**Exercise objective**
Produce a verbatim copy of the following records, leaving out all pictures.

Records from a data collection
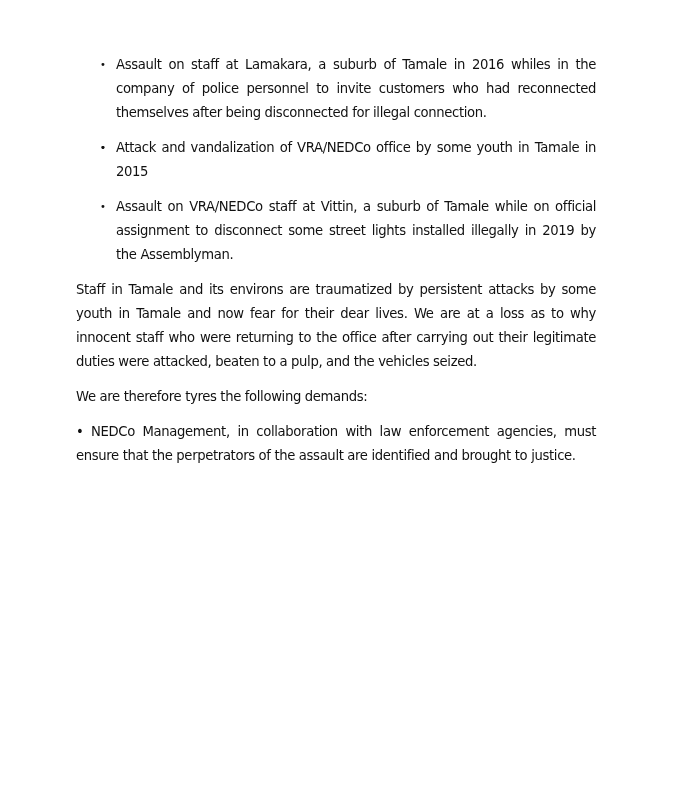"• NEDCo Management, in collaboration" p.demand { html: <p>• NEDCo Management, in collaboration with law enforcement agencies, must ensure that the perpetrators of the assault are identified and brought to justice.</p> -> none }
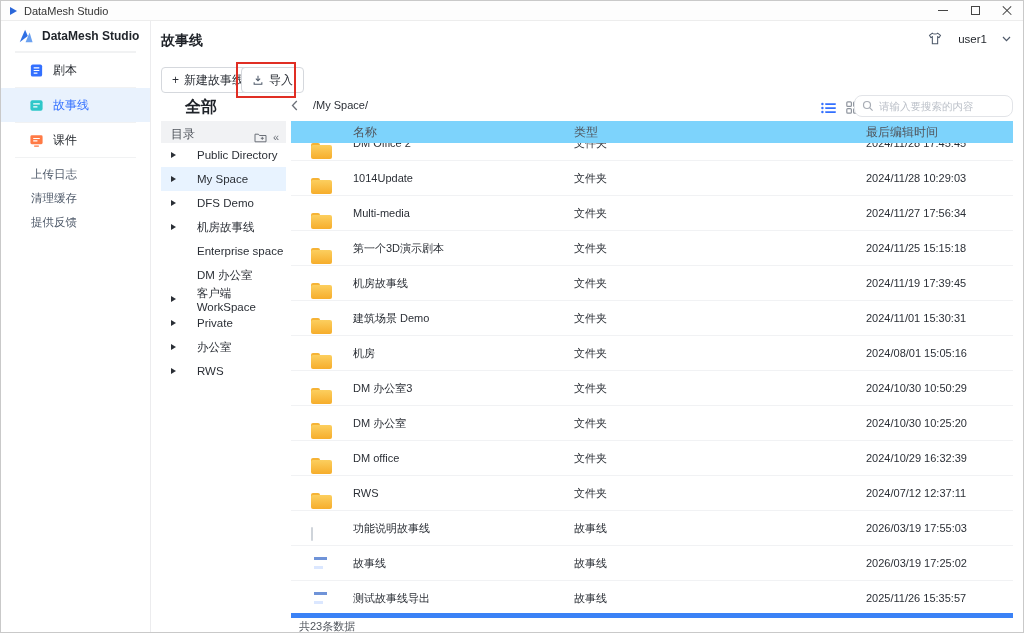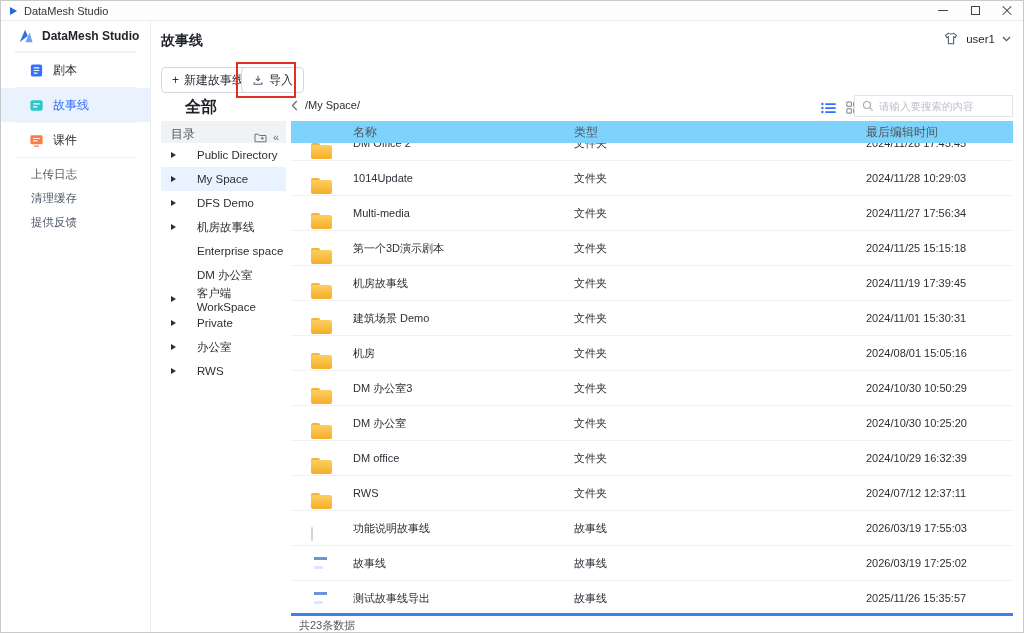"user1" .user-area { gap: 7px -> 15px }
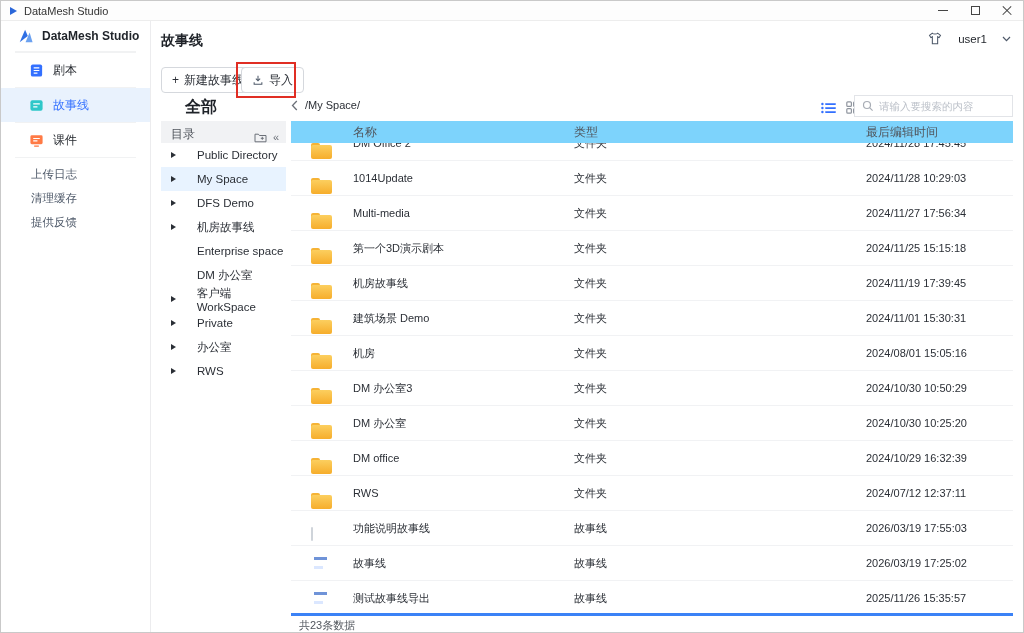"/My Space/" .breadcrumb { gap: 7px -> 15px }
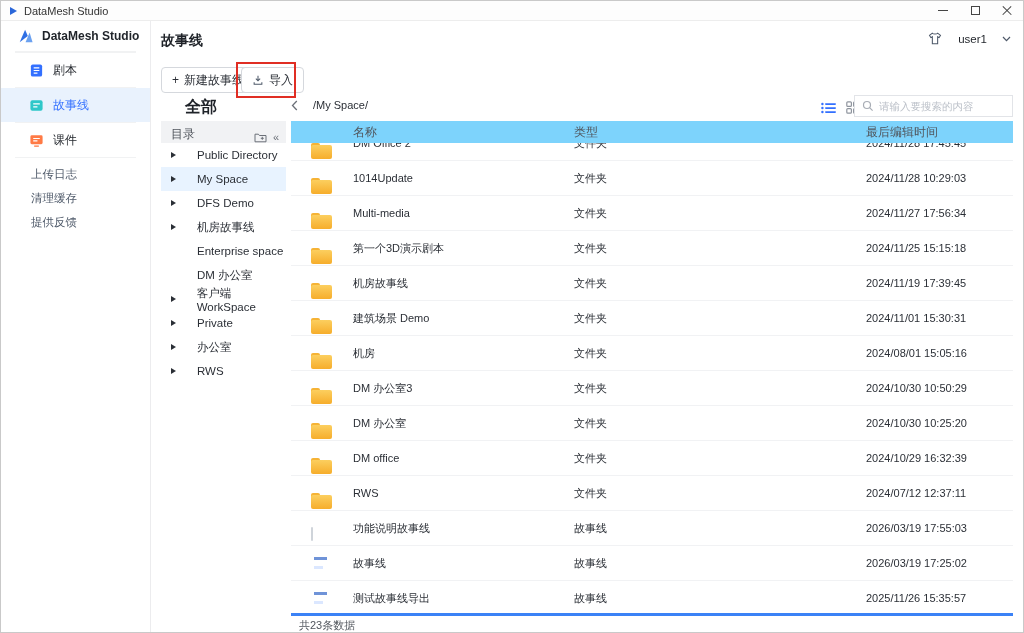"请输入要搜索的内容" .search-box { border-radius: 0 -> 8px }
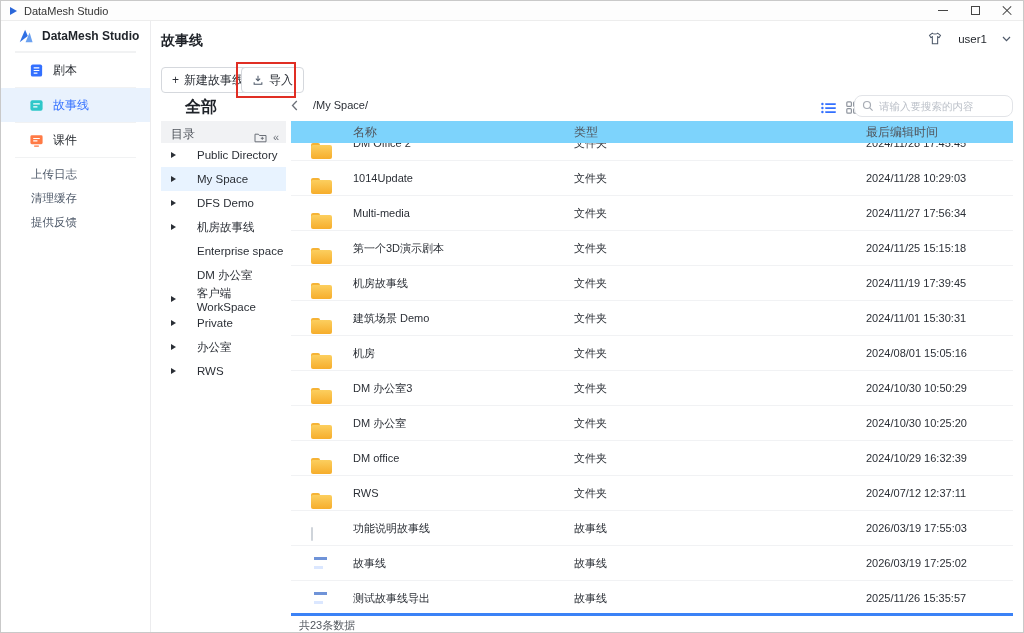"共23条数据" .tfooter { border-top: 3px solid #3b82f6 -> 5px solid #3b82f6 }
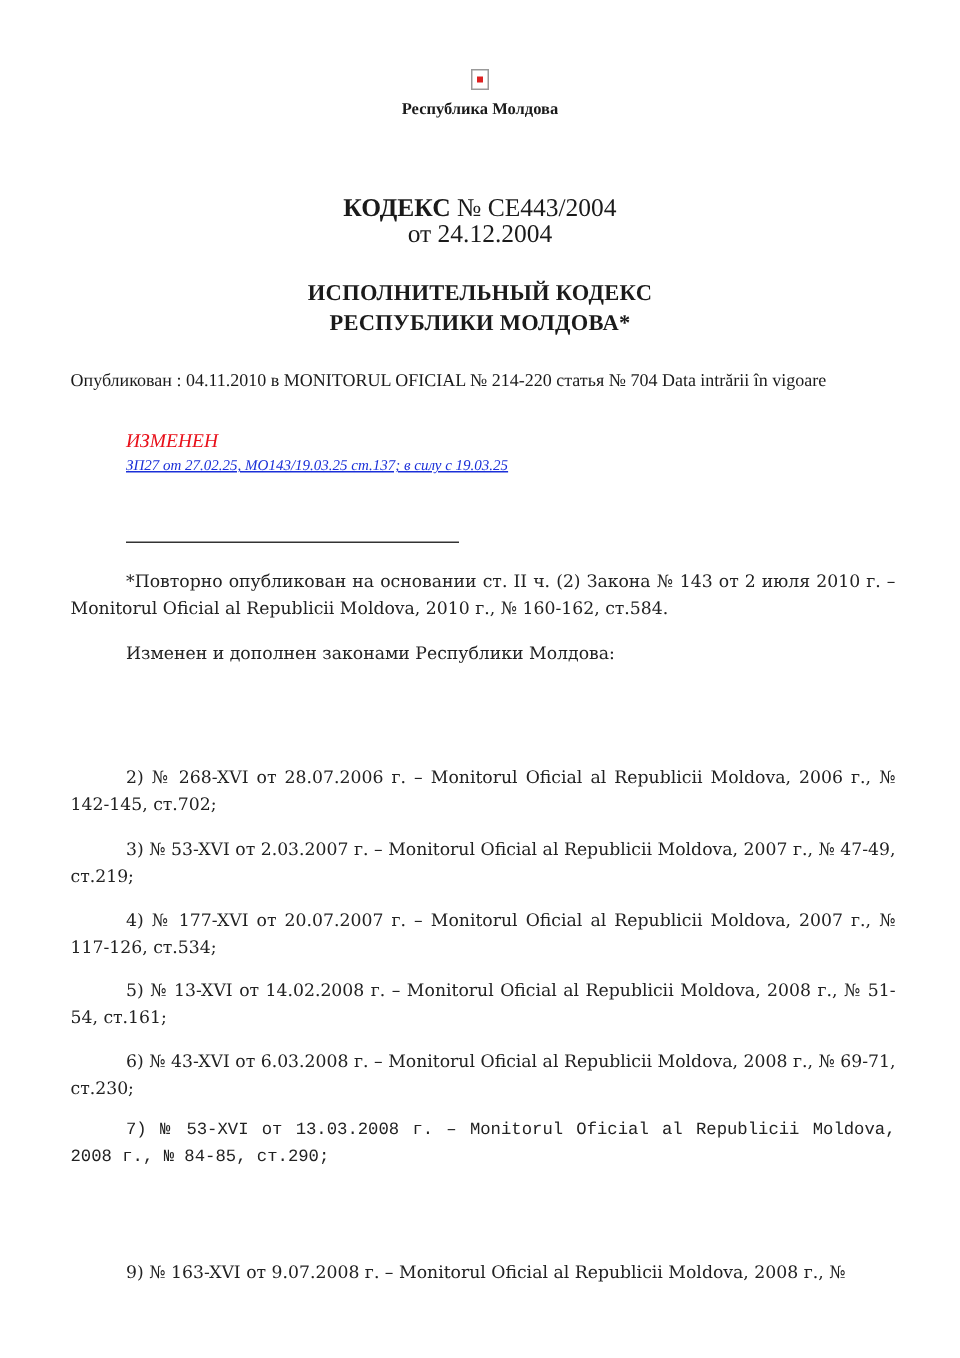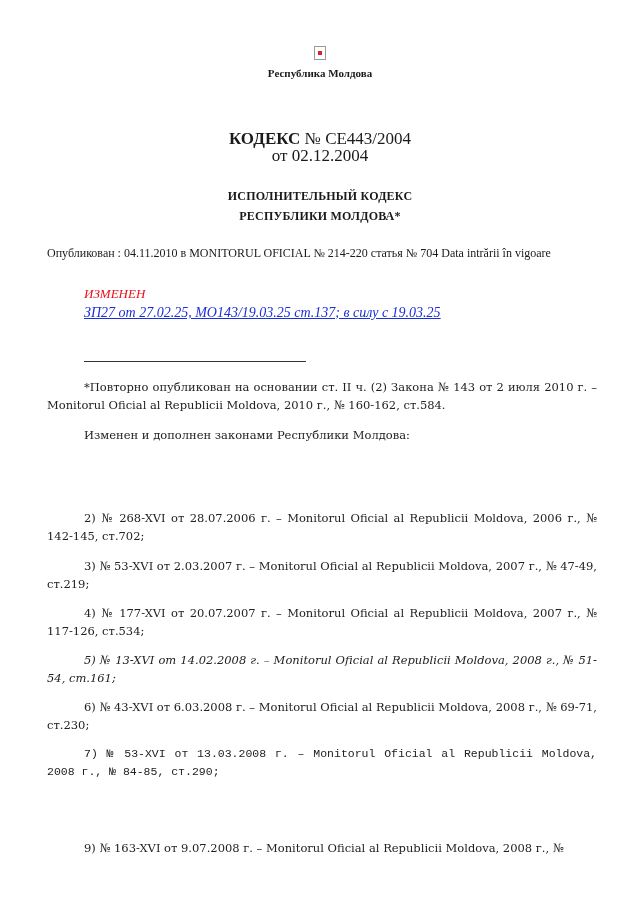"от 02.12.2004" div { text: 02.12.2004 -> 24.12.2004 }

**Task answer**
"• NEDCo Management, in collaboration" p.demand { html: <p>• NEDCo Management, in collaboration with law enforcement agencies, must ensure that the perpetrators of the assault are identified and brought to justice.</p> -> none }
"user1" .user-area { gap: 7px -> 15px }
"/My Space/" .breadcrumb { gap: 7px -> 15px }
"请输入要搜索的内容" .search-box { border-radius: 0 -> 8px }
"共23条数据" .tfooter { border-top: 3px solid #3b82f6 -> 5px solid #3b82f6 }
"от 02.12.2004" div { text: 02.12.2004 -> 24.12.2004 }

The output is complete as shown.